Multi-frame change data
══════════

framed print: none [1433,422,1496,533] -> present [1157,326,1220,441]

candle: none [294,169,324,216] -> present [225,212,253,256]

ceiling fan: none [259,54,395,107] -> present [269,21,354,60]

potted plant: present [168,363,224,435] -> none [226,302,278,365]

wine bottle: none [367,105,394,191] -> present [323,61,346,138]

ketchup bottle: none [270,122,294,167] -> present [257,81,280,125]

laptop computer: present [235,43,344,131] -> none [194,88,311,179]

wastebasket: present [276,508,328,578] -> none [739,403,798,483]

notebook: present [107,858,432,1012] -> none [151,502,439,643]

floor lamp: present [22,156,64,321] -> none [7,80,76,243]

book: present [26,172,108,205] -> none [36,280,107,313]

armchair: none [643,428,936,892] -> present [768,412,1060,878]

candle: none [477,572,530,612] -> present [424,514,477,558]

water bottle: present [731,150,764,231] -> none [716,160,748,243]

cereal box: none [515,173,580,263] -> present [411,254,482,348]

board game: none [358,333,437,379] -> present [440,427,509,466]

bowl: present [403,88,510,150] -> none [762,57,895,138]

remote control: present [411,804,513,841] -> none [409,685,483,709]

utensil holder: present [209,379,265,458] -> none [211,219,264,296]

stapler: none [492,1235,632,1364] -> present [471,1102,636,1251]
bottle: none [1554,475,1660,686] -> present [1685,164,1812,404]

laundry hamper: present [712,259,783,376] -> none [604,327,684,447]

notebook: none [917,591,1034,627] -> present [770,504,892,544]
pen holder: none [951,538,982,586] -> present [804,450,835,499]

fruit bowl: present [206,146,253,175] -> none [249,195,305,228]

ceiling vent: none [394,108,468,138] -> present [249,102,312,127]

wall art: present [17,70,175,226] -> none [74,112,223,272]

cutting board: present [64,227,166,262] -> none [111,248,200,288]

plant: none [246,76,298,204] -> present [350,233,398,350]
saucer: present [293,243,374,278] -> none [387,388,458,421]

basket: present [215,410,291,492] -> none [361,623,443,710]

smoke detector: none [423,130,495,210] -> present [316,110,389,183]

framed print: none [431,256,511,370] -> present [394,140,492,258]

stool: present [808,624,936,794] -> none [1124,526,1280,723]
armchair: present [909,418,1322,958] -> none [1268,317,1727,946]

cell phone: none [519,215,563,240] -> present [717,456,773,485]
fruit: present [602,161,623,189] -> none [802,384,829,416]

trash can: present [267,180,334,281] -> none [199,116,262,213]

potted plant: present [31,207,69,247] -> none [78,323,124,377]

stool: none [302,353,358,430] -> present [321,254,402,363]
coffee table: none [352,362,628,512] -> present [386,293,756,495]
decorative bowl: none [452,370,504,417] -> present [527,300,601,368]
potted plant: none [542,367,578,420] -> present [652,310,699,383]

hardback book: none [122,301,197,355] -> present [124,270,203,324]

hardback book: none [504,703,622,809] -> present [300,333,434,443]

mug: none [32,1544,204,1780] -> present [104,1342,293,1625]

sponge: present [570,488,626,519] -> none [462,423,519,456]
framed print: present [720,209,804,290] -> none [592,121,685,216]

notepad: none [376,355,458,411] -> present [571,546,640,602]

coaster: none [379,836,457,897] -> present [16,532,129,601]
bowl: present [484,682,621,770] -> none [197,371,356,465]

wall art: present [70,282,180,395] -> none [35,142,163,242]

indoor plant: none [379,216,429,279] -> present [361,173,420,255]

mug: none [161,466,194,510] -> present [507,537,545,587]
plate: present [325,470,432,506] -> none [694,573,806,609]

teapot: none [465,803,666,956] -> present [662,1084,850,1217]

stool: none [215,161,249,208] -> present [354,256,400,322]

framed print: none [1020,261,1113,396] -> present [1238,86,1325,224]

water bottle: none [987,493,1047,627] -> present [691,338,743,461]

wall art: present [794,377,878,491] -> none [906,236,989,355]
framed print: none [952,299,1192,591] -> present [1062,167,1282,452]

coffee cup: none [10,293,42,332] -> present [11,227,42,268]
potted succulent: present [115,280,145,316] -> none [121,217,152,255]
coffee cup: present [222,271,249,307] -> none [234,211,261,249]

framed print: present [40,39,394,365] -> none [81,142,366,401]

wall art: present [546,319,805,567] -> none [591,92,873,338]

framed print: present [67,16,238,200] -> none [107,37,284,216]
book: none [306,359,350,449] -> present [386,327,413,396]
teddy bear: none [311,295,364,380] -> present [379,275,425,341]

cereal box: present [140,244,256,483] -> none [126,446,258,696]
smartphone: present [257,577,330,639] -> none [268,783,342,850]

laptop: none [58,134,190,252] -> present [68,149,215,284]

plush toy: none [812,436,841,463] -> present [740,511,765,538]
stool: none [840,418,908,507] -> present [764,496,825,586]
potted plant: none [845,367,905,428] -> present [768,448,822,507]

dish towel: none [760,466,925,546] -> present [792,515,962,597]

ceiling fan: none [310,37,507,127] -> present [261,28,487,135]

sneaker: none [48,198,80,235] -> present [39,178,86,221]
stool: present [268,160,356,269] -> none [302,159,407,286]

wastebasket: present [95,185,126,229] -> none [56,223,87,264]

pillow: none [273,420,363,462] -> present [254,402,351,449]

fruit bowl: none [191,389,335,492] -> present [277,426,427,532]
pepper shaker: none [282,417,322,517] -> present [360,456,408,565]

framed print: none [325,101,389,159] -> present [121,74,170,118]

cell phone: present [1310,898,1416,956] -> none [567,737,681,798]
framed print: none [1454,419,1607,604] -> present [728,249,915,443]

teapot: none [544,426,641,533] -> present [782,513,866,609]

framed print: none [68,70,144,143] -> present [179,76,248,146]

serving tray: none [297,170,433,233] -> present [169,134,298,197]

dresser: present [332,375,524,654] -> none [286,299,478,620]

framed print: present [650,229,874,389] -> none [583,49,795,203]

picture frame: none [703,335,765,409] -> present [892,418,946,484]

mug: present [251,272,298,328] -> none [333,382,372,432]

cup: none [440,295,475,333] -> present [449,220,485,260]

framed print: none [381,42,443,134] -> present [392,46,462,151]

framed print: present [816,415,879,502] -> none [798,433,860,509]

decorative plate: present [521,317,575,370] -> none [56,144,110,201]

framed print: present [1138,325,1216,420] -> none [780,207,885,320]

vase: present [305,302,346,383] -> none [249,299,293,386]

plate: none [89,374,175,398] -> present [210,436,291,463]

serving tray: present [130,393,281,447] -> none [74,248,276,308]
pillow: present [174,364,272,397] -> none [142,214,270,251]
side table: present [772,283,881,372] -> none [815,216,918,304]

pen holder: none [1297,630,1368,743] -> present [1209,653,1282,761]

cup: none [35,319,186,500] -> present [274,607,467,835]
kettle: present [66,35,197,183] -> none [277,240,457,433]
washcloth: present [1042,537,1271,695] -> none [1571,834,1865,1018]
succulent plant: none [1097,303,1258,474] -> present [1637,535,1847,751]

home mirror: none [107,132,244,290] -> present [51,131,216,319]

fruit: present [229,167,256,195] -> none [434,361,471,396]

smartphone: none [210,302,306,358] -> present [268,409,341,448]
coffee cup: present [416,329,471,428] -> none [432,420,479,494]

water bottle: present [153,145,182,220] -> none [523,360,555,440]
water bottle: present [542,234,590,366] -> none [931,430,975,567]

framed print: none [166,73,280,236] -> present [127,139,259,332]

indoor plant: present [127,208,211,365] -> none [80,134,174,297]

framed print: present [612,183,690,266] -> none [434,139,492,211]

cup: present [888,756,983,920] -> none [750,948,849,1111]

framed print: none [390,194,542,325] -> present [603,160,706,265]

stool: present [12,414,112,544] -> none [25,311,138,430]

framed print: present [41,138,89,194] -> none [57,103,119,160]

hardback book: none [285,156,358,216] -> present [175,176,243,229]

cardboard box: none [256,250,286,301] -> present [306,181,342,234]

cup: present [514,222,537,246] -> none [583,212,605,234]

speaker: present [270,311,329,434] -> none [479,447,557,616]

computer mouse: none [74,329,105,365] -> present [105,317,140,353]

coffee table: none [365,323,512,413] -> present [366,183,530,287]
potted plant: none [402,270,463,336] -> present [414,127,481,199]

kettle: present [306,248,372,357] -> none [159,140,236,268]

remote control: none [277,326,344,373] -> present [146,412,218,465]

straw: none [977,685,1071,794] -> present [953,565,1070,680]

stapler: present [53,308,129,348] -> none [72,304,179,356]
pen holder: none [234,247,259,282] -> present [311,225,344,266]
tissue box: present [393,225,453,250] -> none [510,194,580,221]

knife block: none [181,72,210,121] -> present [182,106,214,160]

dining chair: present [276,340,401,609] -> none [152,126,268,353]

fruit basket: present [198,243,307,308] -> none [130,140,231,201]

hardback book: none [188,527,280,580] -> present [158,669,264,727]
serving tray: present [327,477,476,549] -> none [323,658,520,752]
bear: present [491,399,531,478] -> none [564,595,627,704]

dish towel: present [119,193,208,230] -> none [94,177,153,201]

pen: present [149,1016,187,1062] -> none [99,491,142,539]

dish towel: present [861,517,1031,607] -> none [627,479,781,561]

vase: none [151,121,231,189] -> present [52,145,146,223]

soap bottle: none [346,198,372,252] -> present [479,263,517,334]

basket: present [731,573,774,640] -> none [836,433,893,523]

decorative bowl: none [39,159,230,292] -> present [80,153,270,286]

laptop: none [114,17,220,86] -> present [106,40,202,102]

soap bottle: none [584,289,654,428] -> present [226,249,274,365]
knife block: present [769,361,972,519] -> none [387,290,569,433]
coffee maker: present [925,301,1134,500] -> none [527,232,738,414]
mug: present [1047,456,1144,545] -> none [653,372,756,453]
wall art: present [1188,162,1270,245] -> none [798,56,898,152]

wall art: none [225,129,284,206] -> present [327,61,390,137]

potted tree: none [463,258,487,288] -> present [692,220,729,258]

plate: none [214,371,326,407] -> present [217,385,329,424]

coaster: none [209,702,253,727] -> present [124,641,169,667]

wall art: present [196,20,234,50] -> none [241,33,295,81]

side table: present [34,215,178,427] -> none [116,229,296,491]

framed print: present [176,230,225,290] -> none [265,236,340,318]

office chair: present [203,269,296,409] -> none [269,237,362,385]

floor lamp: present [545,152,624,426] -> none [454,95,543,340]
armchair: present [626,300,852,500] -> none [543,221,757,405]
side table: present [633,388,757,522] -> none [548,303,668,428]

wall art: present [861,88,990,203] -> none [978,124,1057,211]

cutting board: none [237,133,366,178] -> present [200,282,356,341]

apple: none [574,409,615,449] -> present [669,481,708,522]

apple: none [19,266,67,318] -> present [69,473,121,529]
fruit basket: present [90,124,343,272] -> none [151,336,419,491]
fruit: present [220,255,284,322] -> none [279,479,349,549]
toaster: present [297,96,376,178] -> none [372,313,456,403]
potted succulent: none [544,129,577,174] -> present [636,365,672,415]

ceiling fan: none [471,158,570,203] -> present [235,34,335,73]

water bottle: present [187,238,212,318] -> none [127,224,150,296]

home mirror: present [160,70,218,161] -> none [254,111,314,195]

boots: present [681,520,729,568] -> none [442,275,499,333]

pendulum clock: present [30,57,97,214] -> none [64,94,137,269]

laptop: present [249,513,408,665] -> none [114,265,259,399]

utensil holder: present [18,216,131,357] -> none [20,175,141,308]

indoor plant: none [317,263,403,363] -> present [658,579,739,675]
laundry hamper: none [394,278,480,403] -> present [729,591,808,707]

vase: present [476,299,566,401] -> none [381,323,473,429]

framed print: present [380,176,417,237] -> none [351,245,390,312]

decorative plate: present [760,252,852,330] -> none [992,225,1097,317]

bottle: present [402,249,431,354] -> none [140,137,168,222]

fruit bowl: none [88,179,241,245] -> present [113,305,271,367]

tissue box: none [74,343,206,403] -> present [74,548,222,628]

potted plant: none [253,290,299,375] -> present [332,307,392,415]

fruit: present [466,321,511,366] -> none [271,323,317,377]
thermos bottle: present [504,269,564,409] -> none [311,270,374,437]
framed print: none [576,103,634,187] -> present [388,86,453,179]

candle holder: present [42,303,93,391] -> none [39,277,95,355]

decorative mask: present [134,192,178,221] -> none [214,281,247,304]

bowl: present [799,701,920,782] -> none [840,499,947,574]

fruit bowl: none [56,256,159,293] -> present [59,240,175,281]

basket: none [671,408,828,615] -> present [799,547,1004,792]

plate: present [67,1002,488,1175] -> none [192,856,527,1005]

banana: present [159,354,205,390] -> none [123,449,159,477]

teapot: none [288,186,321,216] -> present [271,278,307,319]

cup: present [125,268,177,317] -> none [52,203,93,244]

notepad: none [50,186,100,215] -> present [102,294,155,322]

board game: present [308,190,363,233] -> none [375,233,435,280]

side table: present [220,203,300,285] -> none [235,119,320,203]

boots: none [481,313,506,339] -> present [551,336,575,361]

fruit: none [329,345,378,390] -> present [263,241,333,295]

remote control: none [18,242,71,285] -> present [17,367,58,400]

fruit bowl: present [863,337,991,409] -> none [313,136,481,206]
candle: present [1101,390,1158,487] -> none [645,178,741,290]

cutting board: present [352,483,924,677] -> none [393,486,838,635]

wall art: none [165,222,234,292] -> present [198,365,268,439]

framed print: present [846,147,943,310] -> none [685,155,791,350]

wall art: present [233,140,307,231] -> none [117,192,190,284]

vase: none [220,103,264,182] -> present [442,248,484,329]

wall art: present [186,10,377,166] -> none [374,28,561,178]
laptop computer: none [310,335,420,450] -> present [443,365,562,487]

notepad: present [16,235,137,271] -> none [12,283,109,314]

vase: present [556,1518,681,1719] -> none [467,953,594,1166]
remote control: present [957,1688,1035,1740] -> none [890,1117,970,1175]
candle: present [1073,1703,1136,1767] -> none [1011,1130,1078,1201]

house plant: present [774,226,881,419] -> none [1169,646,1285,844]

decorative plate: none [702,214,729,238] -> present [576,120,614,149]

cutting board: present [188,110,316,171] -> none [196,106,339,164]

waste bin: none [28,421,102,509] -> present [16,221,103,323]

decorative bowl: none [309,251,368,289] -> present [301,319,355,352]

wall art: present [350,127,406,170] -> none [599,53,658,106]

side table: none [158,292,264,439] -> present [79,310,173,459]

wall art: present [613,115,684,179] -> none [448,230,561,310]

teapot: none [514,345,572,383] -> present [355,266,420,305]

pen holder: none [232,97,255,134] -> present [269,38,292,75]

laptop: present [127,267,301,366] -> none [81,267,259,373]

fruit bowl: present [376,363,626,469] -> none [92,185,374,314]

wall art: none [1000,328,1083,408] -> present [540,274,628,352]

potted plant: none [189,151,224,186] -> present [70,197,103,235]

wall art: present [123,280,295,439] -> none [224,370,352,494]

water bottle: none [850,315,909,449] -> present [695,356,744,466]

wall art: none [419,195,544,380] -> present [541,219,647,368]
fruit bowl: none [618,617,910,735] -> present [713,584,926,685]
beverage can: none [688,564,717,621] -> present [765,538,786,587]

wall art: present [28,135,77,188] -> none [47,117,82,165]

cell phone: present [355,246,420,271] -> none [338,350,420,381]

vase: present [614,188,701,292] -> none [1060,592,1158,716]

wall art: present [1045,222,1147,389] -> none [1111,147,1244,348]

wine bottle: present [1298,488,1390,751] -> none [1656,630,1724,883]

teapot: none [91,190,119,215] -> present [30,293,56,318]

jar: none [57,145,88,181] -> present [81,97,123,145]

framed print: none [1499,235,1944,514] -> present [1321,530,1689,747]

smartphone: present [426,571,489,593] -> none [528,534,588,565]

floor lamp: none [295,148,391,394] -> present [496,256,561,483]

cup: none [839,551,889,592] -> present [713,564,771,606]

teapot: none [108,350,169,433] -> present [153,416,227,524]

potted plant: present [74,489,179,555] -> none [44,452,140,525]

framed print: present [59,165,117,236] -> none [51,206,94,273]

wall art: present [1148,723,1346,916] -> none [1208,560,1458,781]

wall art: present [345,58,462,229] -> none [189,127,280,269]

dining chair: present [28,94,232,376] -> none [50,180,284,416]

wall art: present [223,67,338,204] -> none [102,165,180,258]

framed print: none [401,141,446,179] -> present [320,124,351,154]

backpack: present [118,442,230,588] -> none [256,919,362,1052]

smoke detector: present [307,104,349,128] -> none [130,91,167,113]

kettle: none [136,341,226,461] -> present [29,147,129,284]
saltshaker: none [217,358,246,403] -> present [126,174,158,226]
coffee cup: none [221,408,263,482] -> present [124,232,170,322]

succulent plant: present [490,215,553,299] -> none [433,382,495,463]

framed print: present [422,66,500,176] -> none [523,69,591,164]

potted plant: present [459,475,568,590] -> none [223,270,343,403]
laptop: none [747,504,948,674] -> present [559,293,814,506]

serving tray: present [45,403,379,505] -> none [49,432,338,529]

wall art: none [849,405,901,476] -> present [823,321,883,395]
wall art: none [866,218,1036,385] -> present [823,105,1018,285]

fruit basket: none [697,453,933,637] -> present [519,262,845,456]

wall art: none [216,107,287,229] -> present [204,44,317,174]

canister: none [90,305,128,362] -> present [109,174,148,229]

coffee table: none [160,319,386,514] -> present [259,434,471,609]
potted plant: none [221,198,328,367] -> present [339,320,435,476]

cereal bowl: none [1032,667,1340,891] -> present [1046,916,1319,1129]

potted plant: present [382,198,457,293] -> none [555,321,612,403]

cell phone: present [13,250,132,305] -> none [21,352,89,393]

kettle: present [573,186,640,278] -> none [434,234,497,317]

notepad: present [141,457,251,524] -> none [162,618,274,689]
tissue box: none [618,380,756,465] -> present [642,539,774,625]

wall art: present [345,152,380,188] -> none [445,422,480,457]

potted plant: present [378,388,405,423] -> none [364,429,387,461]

══════════

:: WORK ITEM ::
All that belongs in your answer is the stretch of entries above from the line with "washcloth: present [1042,537,1271,695]" through the line with "coffee cup: present [416,329,471,428]", printed exactly.

:: WRITTEN RESPONSE ::
washcloth: present [1042,537,1271,695] -> none [1571,834,1865,1018]
succulent plant: none [1097,303,1258,474] -> present [1637,535,1847,751]

home mirror: none [107,132,244,290] -> present [51,131,216,319]

fruit: present [229,167,256,195] -> none [434,361,471,396]

smartphone: none [210,302,306,358] -> present [268,409,341,448]
coffee cup: present [416,329,471,428] -> none [432,420,479,494]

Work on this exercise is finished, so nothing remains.